5 Uncommon, Yet Brilliant Ways Water Impacts Your Health
We all know we should drink water. We even know many of the common reasons why water is so important to our bodies. But water — and its role in the body — go even deeper and more complex than many of us know. Just take a look at these five uncommon, yet brilliant ways water impacts our health!
1. Water is essential for life, but not just for us humans. Life also includes the tiny tenants we carry with us everywhere, our microbiota (an assortment of various microorganisms that live inside us). Water is vital not only for their livelihood, but also for their functions that support our bodies. Did you know that in the spirit of mutual interest, they create metabolic byproducts such as short chain fatty acids that in turn stimulate water and sodium absorption in our bodies’ intestines, aiding whole body hydration? So keep hydrating because not only does your life, but the lives of trillions of organisms depend on it.
2. Water outside our bodies can have health benefits just like water inside our bodies has health benefits. For example, have you ever heard about the “mammalian dive reflex?”
This phenomenon is where water triggers an immediate response in lowering blood pressure.
In 1962, Per Scholander, a Swedish-born researcher working in the United States, gathered volunteers and instructed them to dive down into the bottom of a large water thank. Immediately their blood pressure dropped. He tried again, this time requesting that the volunteers strap themselves into exercise machines in the bottom of the tank, hold their breath, and work out to see if their blood pressure would increase. The opposite happened; instead their blood pressure continued to decrease. Scholander called this the master switch, referencing an evolutionary adaptation to counteract asphyxia. Water activated this switch while diving in the test.
You can trigger this master switch simply by splashing your face with water. In addition to lowering blood pressure, this will rush blood into your vital organs, which is why when you splash cold water on your face you feel more alert.
3. Do you suffer constant battles with allergies? Grab a glass of water (or a couple as a matter of fact). When our bodies undergo mild dehydration our hypothalamus releases histamine. Histamines are compounds that are a normal part of our bodies’ allergic response, and they are most well-known in association with the sneezing, itching, red noses, and watery eyes of seasonal allergies. When levels of histamines get too high you experience allergy-like symptoms.
Drinking water, and eliminating dehydration, can reduce histamine released in the body — and may help your allergy-like symptoms.
4. Water provides structure integrity in our bodies, from absorbing damage to vital organs such as our brain to other more recently studied functions such as the role it plays in the fibroblasts cells. These cells lay the foundation for all connective tissue in the body, eye cornea, heart valves, cartilage, ligaments and so forth (it’s a long list). Water plays a role in holding our body together! One connective tissue we are learning more about holding great promise to treat various physical dysfunctions is the fascia, which is Greek for “band.” In the words of Tom Myers from Anatomy Trains:
“Fascia is the biological fabric that holds us together. You are about 70 trillion cells all humming in relative harmony; fascia is the 3-D spider web of fibrous, gluey, and wet proteins that hold them all together in their proper placement.
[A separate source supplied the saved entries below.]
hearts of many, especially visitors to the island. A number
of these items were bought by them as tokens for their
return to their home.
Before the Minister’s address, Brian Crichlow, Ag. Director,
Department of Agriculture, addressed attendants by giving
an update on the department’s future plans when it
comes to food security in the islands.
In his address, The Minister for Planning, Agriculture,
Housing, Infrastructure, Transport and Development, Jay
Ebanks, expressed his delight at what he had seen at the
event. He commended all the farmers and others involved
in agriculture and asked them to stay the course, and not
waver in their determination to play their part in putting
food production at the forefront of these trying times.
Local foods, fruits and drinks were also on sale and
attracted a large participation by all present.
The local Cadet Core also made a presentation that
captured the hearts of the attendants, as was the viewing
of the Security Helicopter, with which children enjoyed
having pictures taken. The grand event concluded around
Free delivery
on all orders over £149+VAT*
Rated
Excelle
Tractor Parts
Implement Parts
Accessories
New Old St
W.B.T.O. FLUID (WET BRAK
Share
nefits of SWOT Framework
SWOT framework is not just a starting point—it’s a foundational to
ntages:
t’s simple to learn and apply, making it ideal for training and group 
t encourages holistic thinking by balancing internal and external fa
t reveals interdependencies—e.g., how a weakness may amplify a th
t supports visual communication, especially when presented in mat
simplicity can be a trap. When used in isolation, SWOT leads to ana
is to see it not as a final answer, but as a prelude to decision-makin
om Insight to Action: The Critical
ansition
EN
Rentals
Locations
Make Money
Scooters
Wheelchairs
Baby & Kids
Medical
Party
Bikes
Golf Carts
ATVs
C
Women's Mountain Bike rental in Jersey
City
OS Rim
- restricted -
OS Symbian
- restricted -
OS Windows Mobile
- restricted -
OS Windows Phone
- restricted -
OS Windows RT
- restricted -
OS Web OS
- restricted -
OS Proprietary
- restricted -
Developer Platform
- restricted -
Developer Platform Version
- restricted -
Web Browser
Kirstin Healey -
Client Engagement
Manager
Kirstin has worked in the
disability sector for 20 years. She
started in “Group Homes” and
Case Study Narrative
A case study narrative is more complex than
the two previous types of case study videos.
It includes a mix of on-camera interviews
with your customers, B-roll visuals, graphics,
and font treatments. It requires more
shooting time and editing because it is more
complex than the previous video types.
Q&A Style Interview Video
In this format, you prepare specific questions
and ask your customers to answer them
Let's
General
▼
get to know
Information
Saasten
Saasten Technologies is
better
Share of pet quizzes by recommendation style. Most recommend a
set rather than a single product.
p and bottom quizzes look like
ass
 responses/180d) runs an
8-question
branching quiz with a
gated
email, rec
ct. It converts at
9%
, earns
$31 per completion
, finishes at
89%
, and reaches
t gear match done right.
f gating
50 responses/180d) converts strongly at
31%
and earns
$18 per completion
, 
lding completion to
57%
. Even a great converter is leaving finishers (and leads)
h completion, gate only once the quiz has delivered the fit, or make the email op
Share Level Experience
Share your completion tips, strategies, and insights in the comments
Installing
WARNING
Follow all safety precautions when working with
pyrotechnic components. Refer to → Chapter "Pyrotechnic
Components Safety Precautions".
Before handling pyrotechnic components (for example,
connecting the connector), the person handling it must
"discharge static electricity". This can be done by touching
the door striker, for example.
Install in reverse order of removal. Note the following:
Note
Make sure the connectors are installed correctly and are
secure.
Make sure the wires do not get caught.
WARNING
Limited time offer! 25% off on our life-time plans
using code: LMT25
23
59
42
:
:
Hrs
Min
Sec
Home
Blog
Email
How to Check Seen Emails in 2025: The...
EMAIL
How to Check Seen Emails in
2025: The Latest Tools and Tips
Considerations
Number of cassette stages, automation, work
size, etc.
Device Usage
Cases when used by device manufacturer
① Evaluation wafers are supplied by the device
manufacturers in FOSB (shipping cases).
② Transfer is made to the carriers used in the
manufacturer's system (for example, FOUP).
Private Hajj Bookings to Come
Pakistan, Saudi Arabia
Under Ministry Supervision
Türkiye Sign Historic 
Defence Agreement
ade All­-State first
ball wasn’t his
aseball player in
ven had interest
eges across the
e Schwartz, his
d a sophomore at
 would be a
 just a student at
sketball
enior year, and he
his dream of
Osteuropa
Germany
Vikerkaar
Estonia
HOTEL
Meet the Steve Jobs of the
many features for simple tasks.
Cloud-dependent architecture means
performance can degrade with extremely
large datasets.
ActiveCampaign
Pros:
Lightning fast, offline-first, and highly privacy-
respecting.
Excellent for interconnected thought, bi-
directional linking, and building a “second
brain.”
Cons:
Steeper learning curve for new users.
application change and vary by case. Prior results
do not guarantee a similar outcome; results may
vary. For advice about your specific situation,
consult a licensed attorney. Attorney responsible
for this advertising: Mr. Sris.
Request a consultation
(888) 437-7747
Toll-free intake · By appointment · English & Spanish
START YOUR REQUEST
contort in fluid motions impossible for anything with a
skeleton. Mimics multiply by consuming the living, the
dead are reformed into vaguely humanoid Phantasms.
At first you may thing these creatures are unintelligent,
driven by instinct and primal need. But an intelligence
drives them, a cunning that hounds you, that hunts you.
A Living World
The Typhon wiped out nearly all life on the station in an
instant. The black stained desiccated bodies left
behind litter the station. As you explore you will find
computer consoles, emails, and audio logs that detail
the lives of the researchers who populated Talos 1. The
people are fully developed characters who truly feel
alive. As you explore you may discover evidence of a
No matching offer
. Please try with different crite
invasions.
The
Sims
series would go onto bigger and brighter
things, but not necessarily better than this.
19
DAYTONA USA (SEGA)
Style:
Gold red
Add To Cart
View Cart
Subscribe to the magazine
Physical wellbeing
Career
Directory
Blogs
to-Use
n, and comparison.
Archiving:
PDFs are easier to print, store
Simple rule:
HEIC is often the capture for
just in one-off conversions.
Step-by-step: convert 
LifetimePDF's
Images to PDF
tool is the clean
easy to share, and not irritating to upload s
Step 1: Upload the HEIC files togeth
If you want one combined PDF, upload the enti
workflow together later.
How fascia works as a whole — our biomechanical regulatory system — is highly complex and under-studied. Understanding fascia is essential to the dance between stability and movement — crucial in high performance, central in recovery from injury and disability, and ever-present in our daily life from our embryological beginnings to the last breath we take.”
How important is the fascia? The fascia has its very own independent vascular network — bonghan ducts — which communicates throughout the whole body. Water enriches fascia arranged as liquid crystals, and it is essential for the structure of this system. That, my friends, is one of the marvels of life and we are just scratching the surface.
5. Gerald Pollack who runs a laboratory out of the University of Washington, proposes a very unique function of water. It has the possibility to act like a battery across cellular membranes being “charged” by the sun — both by the heat it emits and the light wavelengths that promote water structure in the cells of body. This is what Dr. Pollack calls exclusive zones (EZ); he challenges the view of water as simply a suspension medium where proteins, enzymes and all other molecules simply float and use water as a means of transports. It does play those roles, but it plays even more vital roles.
“To understand biology we need to understand water, otherwise we will never truly and fully understand biology,” Pollack says. Water is not solely a passive medium in our bodies, but a metabolic reactant, product, catalyst, chaperone, messenger and controller. Water is essential for bimolecular recognition and orchestrates our cells’ machinery. An interesting current review has considered the versatility and adaptability of intracellular water in engaging in a wide range of cellular biochemistry.
We KNOW water is essential to life, but the properties, functions and extent to which that occurs are still widely unknown. We haven’t scratched the surface of how critical and widespread the role of water is in our health. It makes it seem so stupid to simply “forget” to drink water or be “too busy” to hydrate our bodies. Are you too busy to live?